Southern Railway has recently been in a dispute with its recognised trade unions over plans to downgrade conductors and give the control of train doors to drivers. The National Union of Rail, Maritime and Transport Workers (RMT) says that the plan will put safety at risk and has held a series of strikes.

Industrial action and sickness absence

How to avoid a dispute escalating into industrial action

Handling industrial action

What is the difference between official and unofficial industrial action?

Contract clause on sickness absence reporting

Southern has also noted a significant surge in sickness absence, leading their CEO to claim in The Telegraph that conductors are taking unofficial industrial action in the process. Is he right? What steps can Southern take if he is, and what concerns might the employees off sick legitimately have?

A spike in sickness absence is a common feature during an industrial dispute. Many employers with heavily unionised workforces have come to expect it, making contingency plans as appropriate.

The reason such action is perceived as popular is that, while strike action usually leads to a deduction in pay, sickness absence does not. Employees can therefore have the same impact upon the employer's business without losing money.

Employers and employees face some difficult choices in relation to such action, which can lead to challenging disputes of fact and principle. The primary question being whether employees are genuinely sick, or are withdrawing their labour and hence taking strike action. Unions who endorse such action face sanction, but proving such endorsement can be very challenging.

The law and unofficial industrial action

Since the Thatcher era, UK law on industrial action has been restrictive for employees and the trade unions who represent them. Employees in the UK do not have a "right to strike" or a "right to take action". Instead, UK law starts from the position that industrial action is unlawful but provides immunity from sanction if certain prescriptive rules are followed.

Industrial action can take the form of a strike, or something less than a strike - such as an overtime ban or withdrawal of goodwill. It almost always involves employees acting in breach of their contracts of employment. Were it not for the protections afforded to employees by the law, such a breach of contract would ordinarily lead to fair dismissal of the employee and, of potentially more value to the employer, a claim for damages against the trade union that procured the breach.

Employees and unions do, however, need to exercise care to ensure that those protections apply. Where a properly conducted ballot has been carried out, and appropriate notifications given to the employer, strike action or action short of strike will generally be protected. This means that the employees cannot be disciplined or dismissed for taking part in the action and the trade union cannot be sued for the damage that the action causes.
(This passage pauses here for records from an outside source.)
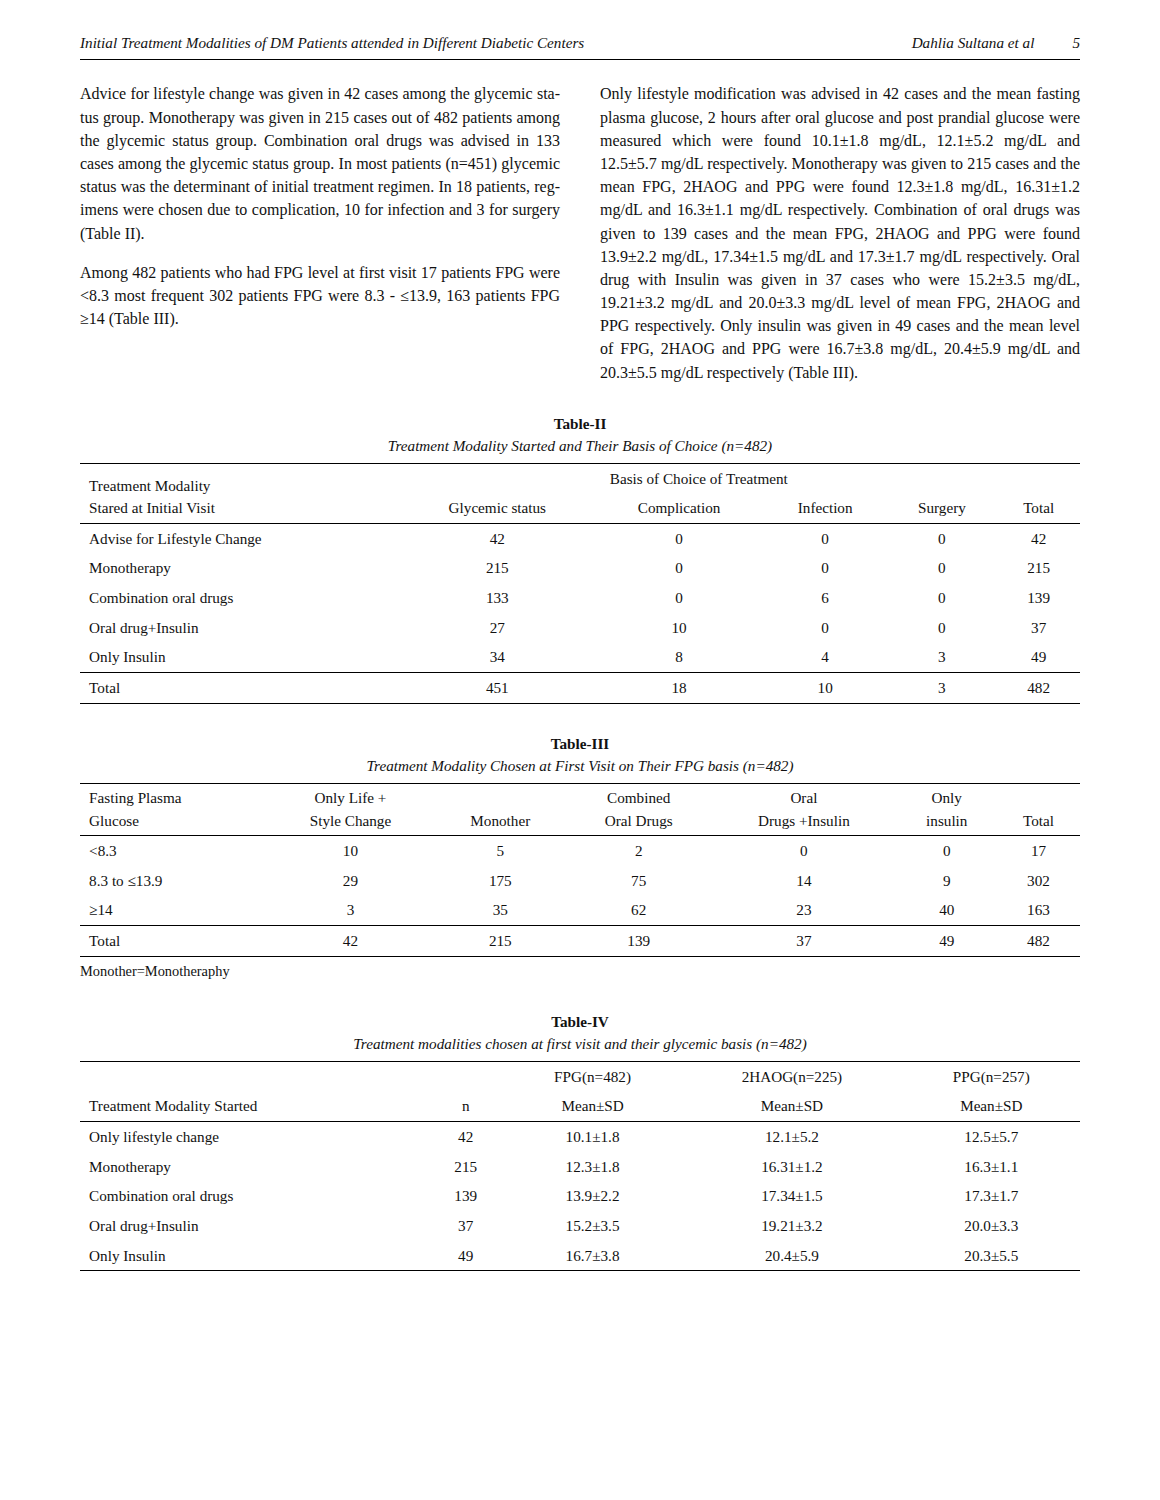Initial Treatment Modalities of DM Patients attended in Different Diabetic Centers Dahlia Sultana et al 5
Advice for lifestyle change was given in 42 cases among the glycemic status group. Monotherapy was given in 215 cases out of 482 patients among the glycemic status group. Combination oral drugs was advised in 133 cases among the glycemic status group. In most patients (n=451) glycemic status was the determinant of initial treatment regimen. In 18 patients, regimens were chosen due to complication, 10 for infection and 3 for surgery (Table II).
Among 482 patients who had FPG level at first visit 17 patients FPG were <8.3 most frequent 302 patients FPG were 8.3 - ≤13.9, 163 patients FPG ≥14 (Table III).
Only lifestyle modification was advised in 42 cases and the mean fasting plasma glucose, 2 hours after oral glucose and post prandial glucose were measured which were found 10.1±1.8 mg/dL, 12.1±5.2 mg/dL and 12.5±5.7 mg/dL respectively. Monotherapy was given to 215 cases and the mean FPG, 2HAOG and PPG were found 12.3±1.8 mg/dL, 16.31±1.2 mg/dL and 16.3±1.1 mg/dL respectively. Combination of oral drugs was given to 139 cases and the mean FPG, 2HAOG and PPG were found 13.9±2.2 mg/dL, 17.34±1.5 mg/dL and 17.3±1.7 mg/dL respectively. Oral drug with Insulin was given in 37 cases who were 15.2±3.5 mg/dL, 19.21±3.2 mg/dL and 20.0±3.3 mg/dL level of mean FPG, 2HAOG and PPG respectively. Only insulin was given in 49 cases and the mean level of FPG, 2HAOG and PPG were 16.7±3.8 mg/dL, 20.4±5.9 mg/dL and 20.3±5.5 mg/dL respectively (Table III).
Table-II Treatment Modality Started and Their Basis of Choice (n=482)
| Treatment Modality Stared at Initial Visit | Basis of Choice of Treatment | Total |
| --- | --- | --- |
| Glycemic status | Complication | Infection | Surgery |
| Advise for Lifestyle Change | 42 | 0 | 0 | 0 | 42 |
| Monotherapy | 215 | 0 | 0 | 0 | 215 |
| Combination oral drugs | 133 | 0 | 6 | 0 | 139 |
| Oral drug+Insulin | 27 | 10 | 0 | 0 | 37 |
| Only Insulin | 34 | 8 | 4 | 3 | 49 |
| Total | 451 | 18 | 10 | 3 | 482 |
Table-III Treatment Modality Chosen at First Visit on Their FPG basis (n=482)
| Fasting Plasma Glucose | Only Life + Style Change | Monother | Combined Oral Drugs | Oral Drugs +Insulin | Only insulin | Total |
| --- | --- | --- | --- | --- | --- | --- |
| <8.3 | 10 | 5 | 2 | 0 | 0 | 17 |
| 8.3 to ≤13.9 | 29 | 175 | 75 | 14 | 9 | 302 |
| ≥14 | 3 | 35 | 62 | 23 | 40 | 163 |
| Total | 42 | 215 | 139 | 37 | 49 | 482 |
Monother=Monotheraphy
Table-IV Treatment modalities chosen at first visit and their glycemic basis (n=482)
| Treatment Modality Started | n | FPG(n=482) | 2HAOG(n=225) | PPG(n=257) |
| --- | --- | --- | --- | --- |
| Mean±SD | Mean±SD | Mean±SD |
| Only lifestyle change | 42 | 10.1±1.8 | 12.1±5.2 | 12.5±5.7 |
| Monotherapy | 215 | 12.3±1.8 | 16.31±1.2 | 16.3±1.1 |
| Combination oral drugs | 139 | 13.9±2.2 | 17.34±1.5 | 17.3±1.7 |
| Oral drug+Insulin | 37 | 15.2±3.5 | 19.21±3.2 | 20.0±3.3 |
| Only Insulin | 49 | 16.7±3.8 | 20.4±5.9 | 20.3±5.5 |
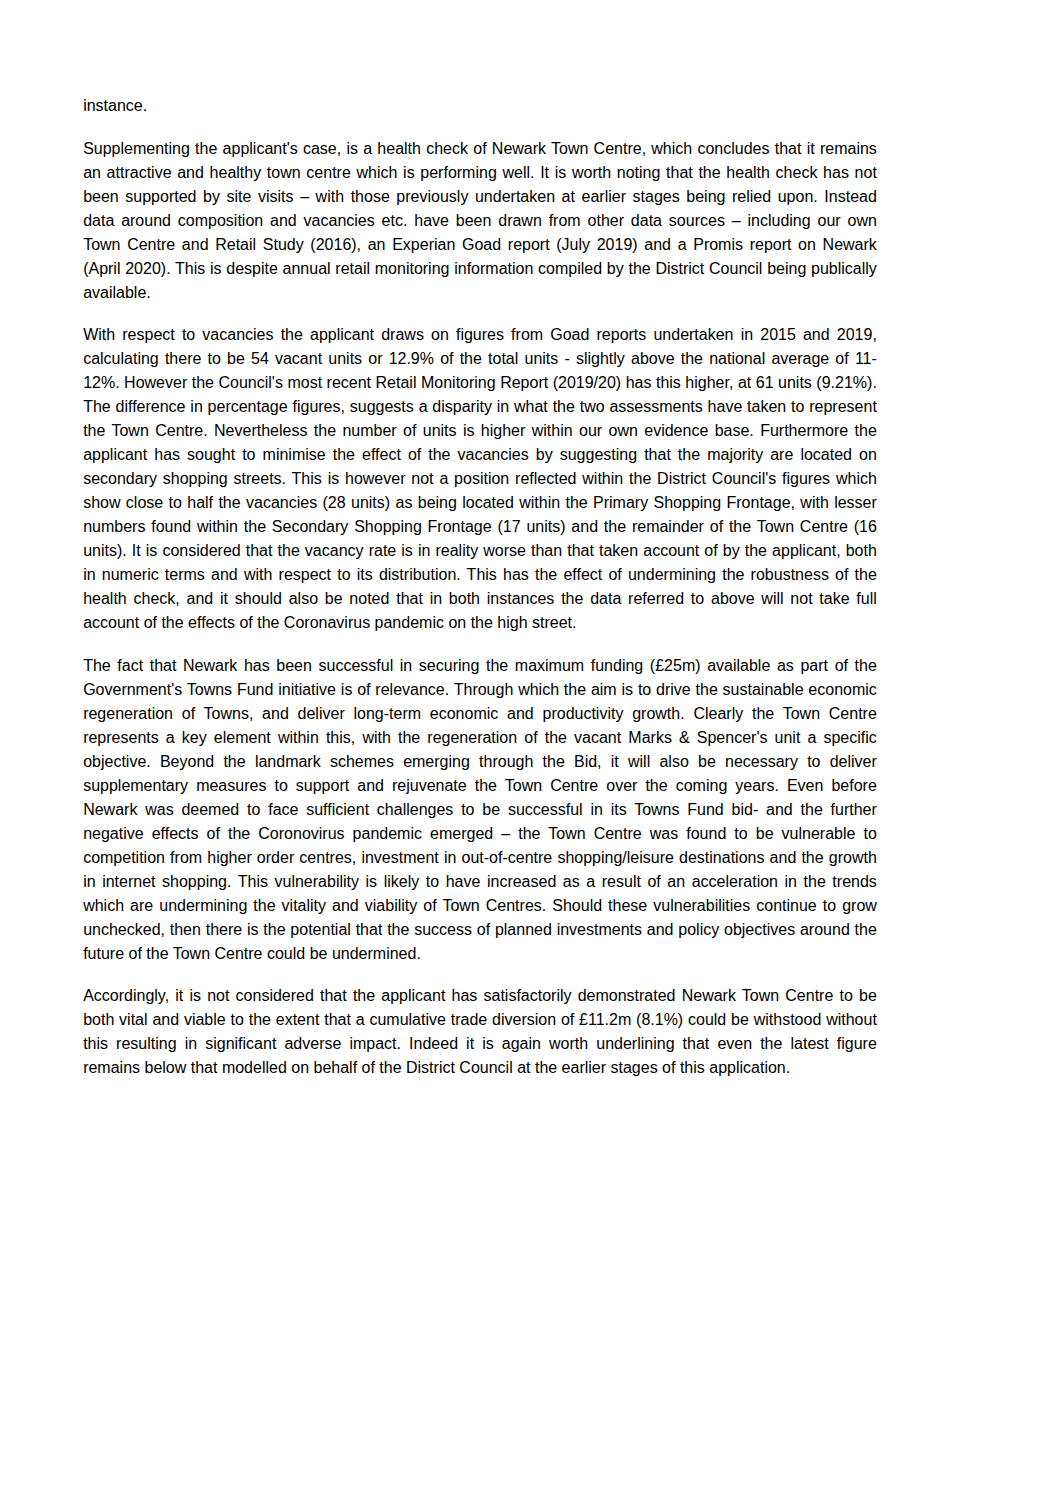instance.
Supplementing the applicant's case, is a health check of Newark Town Centre, which concludes that it remains an attractive and healthy town centre which is performing well. It is worth noting that the health check has not been supported by site visits – with those previously undertaken at earlier stages being relied upon. Instead data around composition and vacancies etc. have been drawn from other data sources – including our own Town Centre and Retail Study (2016), an Experian Goad report (July 2019) and a Promis report on Newark (April 2020). This is despite annual retail monitoring information compiled by the District Council being publically available.
With respect to vacancies the applicant draws on figures from Goad reports undertaken in 2015 and 2019, calculating there to be 54 vacant units or 12.9% of the total units - slightly above the national average of 11-12%. However the Council's most recent Retail Monitoring Report (2019/20) has this higher, at 61 units (9.21%). The difference in percentage figures, suggests a disparity in what the two assessments have taken to represent the Town Centre. Nevertheless the number of units is higher within our own evidence base. Furthermore the applicant has sought to minimise the effect of the vacancies by suggesting that the majority are located on secondary shopping streets. This is however not a position reflected within the District Council's figures which show close to half the vacancies (28 units) as being located within the Primary Shopping Frontage, with lesser numbers found within the Secondary Shopping Frontage (17 units) and the remainder of the Town Centre (16 units). It is considered that the vacancy rate is in reality worse than that taken account of by the applicant, both in numeric terms and with respect to its distribution. This has the effect of undermining the robustness of the health check, and it should also be noted that in both instances the data referred to above will not take full account of the effects of the Coronavirus pandemic on the high street.
The fact that Newark has been successful in securing the maximum funding (£25m) available as part of the Government's Towns Fund initiative is of relevance. Through which the aim is to drive the sustainable economic regeneration of Towns, and deliver long-term economic and productivity growth. Clearly the Town Centre represents a key element within this, with the regeneration of the vacant Marks & Spencer's unit a specific objective. Beyond the landmark schemes emerging through the Bid, it will also be necessary to deliver supplementary measures to support and rejuvenate the Town Centre over the coming years. Even before Newark was deemed to face sufficient challenges to be successful in its Towns Fund bid- and the further negative effects of the Coronovirus pandemic emerged – the Town Centre was found to be vulnerable to competition from higher order centres, investment in out-of-centre shopping/leisure destinations and the growth in internet shopping. This vulnerability is likely to have increased as a result of an acceleration in the trends which are undermining the vitality and viability of Town Centres. Should these vulnerabilities continue to grow unchecked, then there is the potential that the success of planned investments and policy objectives around the future of the Town Centre could be undermined.
Accordingly, it is not considered that the applicant has satisfactorily demonstrated Newark Town Centre to be both vital and viable to the extent that a cumulative trade diversion of £11.2m (8.1%) could be withstood without this resulting in significant adverse impact. Indeed it is again worth underlining that even the latest figure remains below that modelled on behalf of the District Council at the earlier stages of this application.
What can employers do if they suspect sick leave is not genuine?

Where an employee chooses not to attend work, the question is whether they are genuinely off sick or whether they are in fact taking part in industrial action. No sensible union would openly call for employees to dishonestly claim that they are sick. More likely is that a union might encourage employees who feel under genuine pressure from the industrial dispute to only attend work if they feel able. Either way, employees are either withdrawing their labour, or they are ill. If the former, then the employees (and the union, if endorsement can be proved) are at risk.

The onus will be on the employer to prove that an employee was taking part in unofficial (and unprotected) industrial action. But doing so can be problematic.

Where the employee claims he or she cannot attend work through illness, a presumption is likely to exist that the employee is telling the truth unless the contrary is proved. A spike in absence is some evidence, but unlikely to be conclusive on its own.

In many cases, employers permit employees to self-certify for short periods of absence, meaning that a doctor's certificate will not normally be required for a single day off work. Employers may, however, be at liberty to change such a policy where justified in doing so.

One potential response to perceived or anticipated unofficial action is to communicate to employees that during a period of industrial unrest, any periods of sickness absence (even of just one day) must be supported by a doctor's certificate and/or will be subject to further investigation by occupational health.

Employees can also be reminded of the danger of seeking to take sick leave without proper justification. These steps should help limit dishonest absence, but will put genuinely sick employees under much more pressure than usual and the employee relations impact of such an approach will need to be considered carefully, together with any restrictions contained in employment contracts and collective agreements.

The good news for genuinely sick employees is that production of a valid medical certificate should generally make them safe from challenge, even where the employer's suspicions are strong and the timing potentially suspect.